“The Missing Memristor Found,” by Dmitri B. Strukov, Gregory S. Snider, Duncan R. Stewart, and R. Stanley Williams of HP Labs, appeared in Nature in May 2008, volume 453, pages 80 to 83. It reported the first physical device behaving as a memristor - short for memory resistor - a circuit element whose resistance depends on the history of current that has flowed through it. In effect, the device remembers how much charge has passed and changes its conductance accordingly.
The memristor had been predicted on theoretical grounds in 1971 by circuit theorist Leon Chua, who argued that alongside the resistor, capacitor, and inductor there ought to be a fourth fundamental two-terminal element linking magnetic flux and charge. For nearly four decades no one built one.
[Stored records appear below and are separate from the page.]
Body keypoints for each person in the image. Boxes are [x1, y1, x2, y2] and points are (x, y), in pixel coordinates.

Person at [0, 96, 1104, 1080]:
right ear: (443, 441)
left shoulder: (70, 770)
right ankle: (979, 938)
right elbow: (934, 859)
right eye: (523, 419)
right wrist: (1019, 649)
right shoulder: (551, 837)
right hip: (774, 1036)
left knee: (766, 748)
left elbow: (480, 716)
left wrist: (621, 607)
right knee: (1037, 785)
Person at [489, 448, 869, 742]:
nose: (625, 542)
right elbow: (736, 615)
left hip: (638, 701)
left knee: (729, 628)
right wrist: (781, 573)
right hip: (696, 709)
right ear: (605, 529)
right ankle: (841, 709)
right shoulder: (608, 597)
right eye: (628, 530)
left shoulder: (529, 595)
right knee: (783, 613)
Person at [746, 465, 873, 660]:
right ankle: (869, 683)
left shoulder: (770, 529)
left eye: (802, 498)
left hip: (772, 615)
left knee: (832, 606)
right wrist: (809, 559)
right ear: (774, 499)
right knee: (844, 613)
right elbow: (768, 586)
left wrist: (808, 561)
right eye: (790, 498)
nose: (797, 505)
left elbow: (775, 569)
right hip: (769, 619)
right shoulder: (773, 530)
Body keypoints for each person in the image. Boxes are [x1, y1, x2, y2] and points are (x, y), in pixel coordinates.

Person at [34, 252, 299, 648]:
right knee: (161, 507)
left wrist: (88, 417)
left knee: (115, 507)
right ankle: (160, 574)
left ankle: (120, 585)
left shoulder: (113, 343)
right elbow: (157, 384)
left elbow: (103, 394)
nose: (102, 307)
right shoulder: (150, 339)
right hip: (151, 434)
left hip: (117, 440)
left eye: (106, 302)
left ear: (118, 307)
The HP team showed that memristance appears naturally at the nanoscale, in their case in a thin film of titanium dioxide sandwiched between platinum electrodes, where the motion of charged atomic vacancies under voltage shifts the film’s resistance and holds it after the voltage is removed.
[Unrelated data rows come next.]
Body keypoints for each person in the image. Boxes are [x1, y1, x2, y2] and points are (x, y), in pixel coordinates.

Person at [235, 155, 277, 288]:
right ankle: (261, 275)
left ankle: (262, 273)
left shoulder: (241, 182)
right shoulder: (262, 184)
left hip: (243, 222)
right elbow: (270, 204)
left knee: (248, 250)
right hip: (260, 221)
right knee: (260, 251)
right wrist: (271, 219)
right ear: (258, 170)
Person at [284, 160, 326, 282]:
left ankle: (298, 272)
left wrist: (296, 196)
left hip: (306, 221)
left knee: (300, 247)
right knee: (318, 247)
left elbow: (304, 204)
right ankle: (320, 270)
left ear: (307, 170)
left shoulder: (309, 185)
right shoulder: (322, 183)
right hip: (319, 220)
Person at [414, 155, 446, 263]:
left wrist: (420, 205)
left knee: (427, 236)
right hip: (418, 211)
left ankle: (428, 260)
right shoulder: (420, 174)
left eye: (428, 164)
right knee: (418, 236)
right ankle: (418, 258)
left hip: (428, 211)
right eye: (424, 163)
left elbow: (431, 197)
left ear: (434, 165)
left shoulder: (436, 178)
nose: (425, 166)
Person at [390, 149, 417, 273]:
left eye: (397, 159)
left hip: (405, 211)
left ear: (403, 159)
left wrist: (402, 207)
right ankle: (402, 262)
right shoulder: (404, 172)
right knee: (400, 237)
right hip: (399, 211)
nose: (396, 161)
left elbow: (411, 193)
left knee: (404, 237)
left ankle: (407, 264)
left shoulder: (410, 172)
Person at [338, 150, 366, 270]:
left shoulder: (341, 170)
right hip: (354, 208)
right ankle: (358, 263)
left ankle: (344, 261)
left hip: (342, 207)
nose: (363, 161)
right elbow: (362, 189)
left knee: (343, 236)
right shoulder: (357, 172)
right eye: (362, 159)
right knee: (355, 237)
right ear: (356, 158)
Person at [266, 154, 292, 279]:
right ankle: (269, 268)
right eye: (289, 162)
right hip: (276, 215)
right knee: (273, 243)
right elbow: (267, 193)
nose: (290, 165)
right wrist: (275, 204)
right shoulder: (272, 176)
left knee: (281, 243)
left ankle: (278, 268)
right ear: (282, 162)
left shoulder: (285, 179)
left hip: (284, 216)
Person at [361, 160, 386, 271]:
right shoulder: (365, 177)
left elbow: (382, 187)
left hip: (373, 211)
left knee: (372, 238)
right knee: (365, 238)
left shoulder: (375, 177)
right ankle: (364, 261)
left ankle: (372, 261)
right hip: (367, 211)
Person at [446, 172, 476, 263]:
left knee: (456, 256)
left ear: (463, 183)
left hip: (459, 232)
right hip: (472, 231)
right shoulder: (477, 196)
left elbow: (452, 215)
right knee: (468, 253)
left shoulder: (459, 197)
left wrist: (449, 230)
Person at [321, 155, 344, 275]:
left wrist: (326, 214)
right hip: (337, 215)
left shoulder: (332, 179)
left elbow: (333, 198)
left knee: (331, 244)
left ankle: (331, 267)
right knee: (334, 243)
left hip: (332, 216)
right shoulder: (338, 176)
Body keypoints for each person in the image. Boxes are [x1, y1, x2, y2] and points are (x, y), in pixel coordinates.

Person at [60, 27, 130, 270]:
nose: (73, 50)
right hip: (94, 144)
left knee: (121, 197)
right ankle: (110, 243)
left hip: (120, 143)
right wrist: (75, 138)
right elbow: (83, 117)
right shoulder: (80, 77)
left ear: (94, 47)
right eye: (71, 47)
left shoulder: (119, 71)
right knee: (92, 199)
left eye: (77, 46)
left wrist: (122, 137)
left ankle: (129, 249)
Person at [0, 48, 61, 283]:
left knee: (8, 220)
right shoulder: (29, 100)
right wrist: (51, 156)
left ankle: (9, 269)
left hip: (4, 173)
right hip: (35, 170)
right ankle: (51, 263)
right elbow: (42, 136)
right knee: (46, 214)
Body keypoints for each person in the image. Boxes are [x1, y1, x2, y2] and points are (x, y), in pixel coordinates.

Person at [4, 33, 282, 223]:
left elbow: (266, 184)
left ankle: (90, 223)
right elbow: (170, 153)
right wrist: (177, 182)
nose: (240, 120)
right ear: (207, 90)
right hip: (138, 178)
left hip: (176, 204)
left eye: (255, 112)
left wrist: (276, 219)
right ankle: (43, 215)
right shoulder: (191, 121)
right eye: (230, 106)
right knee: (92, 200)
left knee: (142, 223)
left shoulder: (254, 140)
The reason this matters for AI is that a memristor is, physically, a tunable weight that also stores its own value. A grid of memristors can hold the weight matrix of a neural network and, by Ohm’s law and Kirchhoff’s law, perform a matrix-vector multiplication in a single analog step, with the data sitting exactly where the computation happens. That is the foundation of analog in-memory computing, which sidesteps the constant shuttling of weights between memory and processor that dominates the energy budget of conventional AI chips.
Why business readers should care: the memristor is one of the building blocks behind the search for radically more energy-efficient AI hardware. It is the device-level reason analog in-memory computing is taken seriously, even though manufacturing reliable, precise memristor arrays at scale remains an open challenge.